In 2011, I returned to Port-au-Prince thanks to the invaluable support of two local figures: Dr Jean-Marie Caïdor, a Haitian doctor trained in homeopathy, and Dr Thomas Hans-Muller, affectionately nicknamed "Boule", a man of action, warmth and vision. Their welcome was fraternal. With them, I was able to continue demonstrating the power of homeopathy in health crisis situations.
These experiences changed me profoundly. They reminded me that medicine is not a status or knowledge, but a service. A form of love in action. It was in the dust of Haiti, the backstreets of Skoura or the dispensaries of Madagascar that I found the true meaning of the word healing.

You often speak of your students with great emotion...

Yes, because they're the ones who will carry on. The IHS attracts bright, curious and committed people. We are training a new generation of caregivers, scientifically minded but rooted in a medicine of meaning. I firmly believe in their power to transform. And some of them go on to become teachers, researchers and benchmark figures. That's the greatest legacy of all.

You also have a strong humanitarian commitment. What does field work mean to you?

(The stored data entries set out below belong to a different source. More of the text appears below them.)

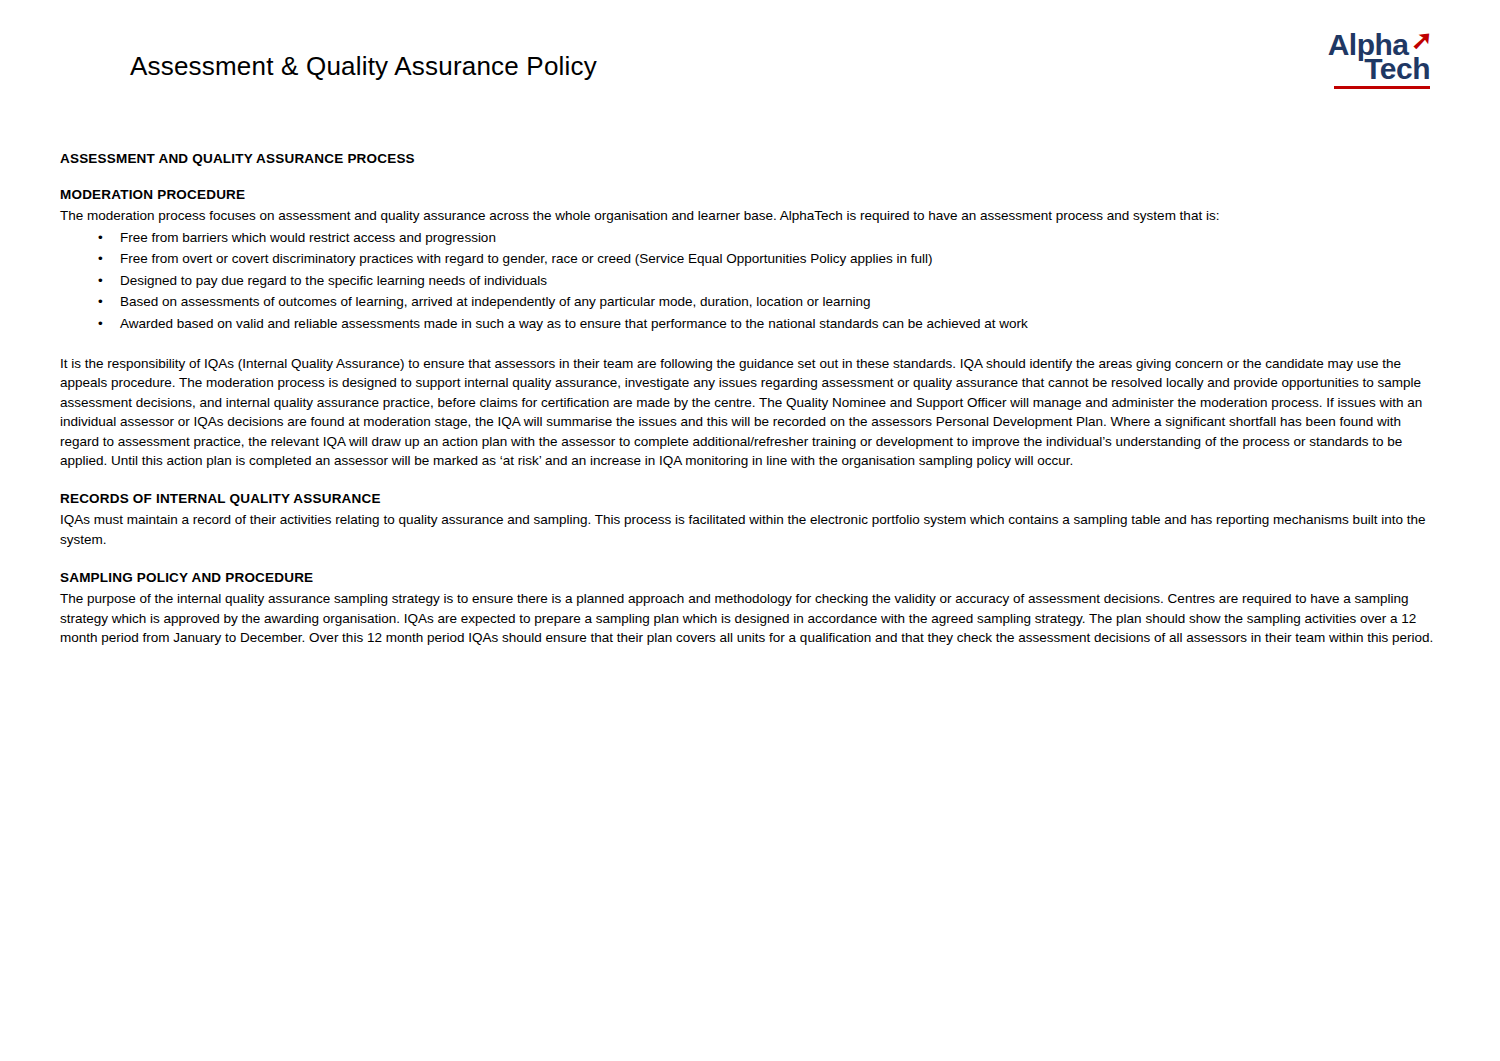Assessment & Quality Assurance Policy
Alpha➚ Tech
ASSESSMENT AND QUALITY ASSURANCE PROCESS
MODERATION PROCEDURE
The moderation process focuses on assessment and quality assurance across the whole organisation and learner base. AlphaTech is required to have an assessment process and system that is:
Free from barriers which would restrict access and progression
Free from overt or covert discriminatory practices with regard to gender, race or creed (Service Equal Opportunities Policy applies in full)
Designed to pay due regard to the specific learning needs of individuals
Based on assessments of outcomes of learning, arrived at independently of any particular mode, duration, location or learning
Awarded based on valid and reliable assessments made in such a way as to ensure that performance to the national standards can be achieved at work
It is the responsibility of IQAs (Internal Quality Assurance) to ensure that assessors in their team are following the guidance set out in these standards. IQA should identify the areas giving concern or the candidate may use the appeals procedure. The moderation process is designed to support internal quality assurance, investigate any issues regarding assessment or quality assurance that cannot be resolved locally and provide opportunities to sample assessment decisions, and internal quality assurance practice, before claims for certification are made by the centre. The Quality Nominee and Support Officer will manage and administer the moderation process. If issues with an individual assessor or IQAs decisions are found at moderation stage, the IQA will summarise the issues and this will be recorded on the assessors Personal Development Plan. Where a significant shortfall has been found with regard to assessment practice, the relevant IQA will draw up an action plan with the assessor to complete additional/refresher training or development to improve the individual’s understanding of the process or standards to be applied. Until this action plan is completed an assessor will be marked as ‘at risk’ and an increase in IQA monitoring in line with the organisation sampling policy will occur.
RECORDS OF INTERNAL QUALITY ASSURANCE
IQAs must maintain a record of their activities relating to quality assurance and sampling. This process is facilitated within the electronic portfolio system which contains a sampling table and has reporting mechanisms built into the system.
SAMPLING POLICY AND PROCEDURE
The purpose of the internal quality assurance sampling strategy is to ensure there is a planned approach and methodology for checking the validity or accuracy of assessment decisions. Centres are required to have a sampling strategy which is approved by the awarding organisation. IQAs are expected to prepare a sampling plan which is designed in accordance with the agreed sampling strategy. The plan should show the sampling activities over a 12 month period from January to December. Over this 12 month period IQAs should ensure that their plan covers all units for a qualification and that they check the assessment decisions of all assessors in their team within this period.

Everything. I've treated in the streets of Haiti after the earthquake, in India, Madagascar, Turkey... Homeopathy shows its power with staggering clarity. That's why we're launching a field program for the best IHS students. Each mission becomes a rite of passage, a living laboratory, a testament to the universality of this medicine.

A final word for those who are hesitating to join you?

Don't look for a comfortable school. Look for a school that transforms you. The IHS is not just a training course: it's a call. It's a call to live an intellectual, medical and human adventure, in the service of living beings. I'm devoting my life to it. If this resonates with you, then welcome aboard.